As we can see from this brief look at a few significant moments in the Ancestry of the King James Version the beginnings of the Bible in our language was a long and perilous journey. The "English" of that time is as foreign to most of us as are the Greek and Hebrew originals of the biblical authors. We give thanks to God for these men who are now part of the great cloud of witnesses encouraging us to treasure the gift of the Word of God we have in Scripture.

The image above is of Caedmon's hymn.

Notes:

[1] Alban, a pagan, offered hospitality to a fleeing Christian.
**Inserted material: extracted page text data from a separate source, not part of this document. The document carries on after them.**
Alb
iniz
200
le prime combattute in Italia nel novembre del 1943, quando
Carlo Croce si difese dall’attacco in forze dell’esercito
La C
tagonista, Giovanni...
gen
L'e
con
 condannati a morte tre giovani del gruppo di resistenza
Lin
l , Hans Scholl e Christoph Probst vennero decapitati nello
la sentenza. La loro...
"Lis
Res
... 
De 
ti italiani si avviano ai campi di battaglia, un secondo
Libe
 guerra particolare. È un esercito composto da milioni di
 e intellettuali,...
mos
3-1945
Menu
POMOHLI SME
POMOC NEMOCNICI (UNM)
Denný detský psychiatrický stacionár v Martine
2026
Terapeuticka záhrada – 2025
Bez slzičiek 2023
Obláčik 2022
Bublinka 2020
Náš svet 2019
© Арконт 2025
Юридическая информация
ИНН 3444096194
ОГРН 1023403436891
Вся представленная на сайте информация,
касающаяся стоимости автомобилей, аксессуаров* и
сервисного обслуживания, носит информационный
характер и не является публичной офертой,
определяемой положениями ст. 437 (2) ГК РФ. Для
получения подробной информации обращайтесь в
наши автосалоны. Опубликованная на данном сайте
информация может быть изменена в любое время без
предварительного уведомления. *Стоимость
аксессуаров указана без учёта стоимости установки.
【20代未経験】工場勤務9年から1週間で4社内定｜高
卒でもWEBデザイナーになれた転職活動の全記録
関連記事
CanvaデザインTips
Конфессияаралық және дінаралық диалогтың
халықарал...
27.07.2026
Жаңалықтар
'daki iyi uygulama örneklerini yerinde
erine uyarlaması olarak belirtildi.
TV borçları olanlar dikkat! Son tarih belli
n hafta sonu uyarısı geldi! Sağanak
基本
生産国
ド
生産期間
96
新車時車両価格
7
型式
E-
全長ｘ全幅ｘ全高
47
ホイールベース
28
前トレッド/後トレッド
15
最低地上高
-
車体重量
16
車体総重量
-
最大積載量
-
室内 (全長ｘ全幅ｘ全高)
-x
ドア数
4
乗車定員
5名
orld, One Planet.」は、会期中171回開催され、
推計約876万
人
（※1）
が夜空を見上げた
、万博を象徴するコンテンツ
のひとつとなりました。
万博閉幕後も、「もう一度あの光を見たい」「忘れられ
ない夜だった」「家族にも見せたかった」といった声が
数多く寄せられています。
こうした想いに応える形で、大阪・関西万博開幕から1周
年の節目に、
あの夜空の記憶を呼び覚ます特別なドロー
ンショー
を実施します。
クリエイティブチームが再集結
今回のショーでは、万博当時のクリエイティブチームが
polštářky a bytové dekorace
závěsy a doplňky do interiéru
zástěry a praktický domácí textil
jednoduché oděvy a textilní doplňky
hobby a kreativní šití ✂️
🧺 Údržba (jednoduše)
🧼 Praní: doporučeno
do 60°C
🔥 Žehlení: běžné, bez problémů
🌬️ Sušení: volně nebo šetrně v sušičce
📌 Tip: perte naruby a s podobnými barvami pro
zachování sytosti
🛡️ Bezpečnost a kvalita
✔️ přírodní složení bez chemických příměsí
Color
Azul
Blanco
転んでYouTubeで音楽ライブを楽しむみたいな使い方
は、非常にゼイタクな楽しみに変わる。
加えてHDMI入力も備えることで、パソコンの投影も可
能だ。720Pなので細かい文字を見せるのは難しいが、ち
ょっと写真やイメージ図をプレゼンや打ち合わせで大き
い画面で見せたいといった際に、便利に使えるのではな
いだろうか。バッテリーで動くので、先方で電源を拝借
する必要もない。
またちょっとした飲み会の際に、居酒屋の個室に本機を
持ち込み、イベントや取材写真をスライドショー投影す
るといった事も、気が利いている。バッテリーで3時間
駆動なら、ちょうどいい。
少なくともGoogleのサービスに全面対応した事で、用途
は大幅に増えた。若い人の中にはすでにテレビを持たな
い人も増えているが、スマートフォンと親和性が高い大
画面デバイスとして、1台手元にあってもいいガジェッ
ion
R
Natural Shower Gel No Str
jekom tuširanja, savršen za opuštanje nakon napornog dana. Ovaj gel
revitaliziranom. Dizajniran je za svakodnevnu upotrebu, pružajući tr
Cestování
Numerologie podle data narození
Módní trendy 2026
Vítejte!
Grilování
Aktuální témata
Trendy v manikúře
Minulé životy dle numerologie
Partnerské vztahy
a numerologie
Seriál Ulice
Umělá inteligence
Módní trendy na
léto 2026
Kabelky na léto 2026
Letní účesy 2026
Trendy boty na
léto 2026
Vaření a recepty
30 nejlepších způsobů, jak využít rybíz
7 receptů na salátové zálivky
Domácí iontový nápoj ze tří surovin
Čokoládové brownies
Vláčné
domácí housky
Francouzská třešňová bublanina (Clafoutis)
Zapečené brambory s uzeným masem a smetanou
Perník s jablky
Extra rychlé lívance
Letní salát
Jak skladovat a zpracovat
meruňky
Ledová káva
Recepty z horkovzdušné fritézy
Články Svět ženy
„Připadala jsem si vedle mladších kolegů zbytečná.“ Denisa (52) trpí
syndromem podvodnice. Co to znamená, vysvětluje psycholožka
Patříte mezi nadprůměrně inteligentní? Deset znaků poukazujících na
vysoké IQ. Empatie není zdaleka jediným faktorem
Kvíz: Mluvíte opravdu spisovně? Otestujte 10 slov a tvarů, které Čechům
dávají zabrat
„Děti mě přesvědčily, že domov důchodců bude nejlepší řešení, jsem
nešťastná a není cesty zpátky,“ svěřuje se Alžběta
Alban learned the faith from this anonymous disciple. Alban was arrested by soldiers and ordered to sacrifice to the gods. The new convert refused saying "I am now a Christian and am ready to do my duty." He was murdered for his testimony. See Bede, The Ecclesiastical History of the English People, edited with an Intro by Judith McClure and Roger Collins (Oxford University Press, 1969, 1999), pp. 16-19.

[2] All quotes from Bede, The Ecclesiastical History of the English People, pp. 215-218.

[3] See Geoffrey Shepherd, "English Versions of the Scriptures Before Wyclif," in Cambridge History of the Bible, vol 2, pp. 368ff.

[4] See Alfred the Great: Asser's Life of King Alfred and Other Contemporary Sources, translated and with an introduction and notes by Simon Keynes and Michael Lapidge (Penguin Books). For our purposes there is a fine selection of Alfred's renderings of the Psalms.

[5] Text from G. L. Owen, Notes on the History and Text of Our Early English Bible, and its Translation into Welsh, p. 28.

[6] Shepperd, "English Versions," p. 374.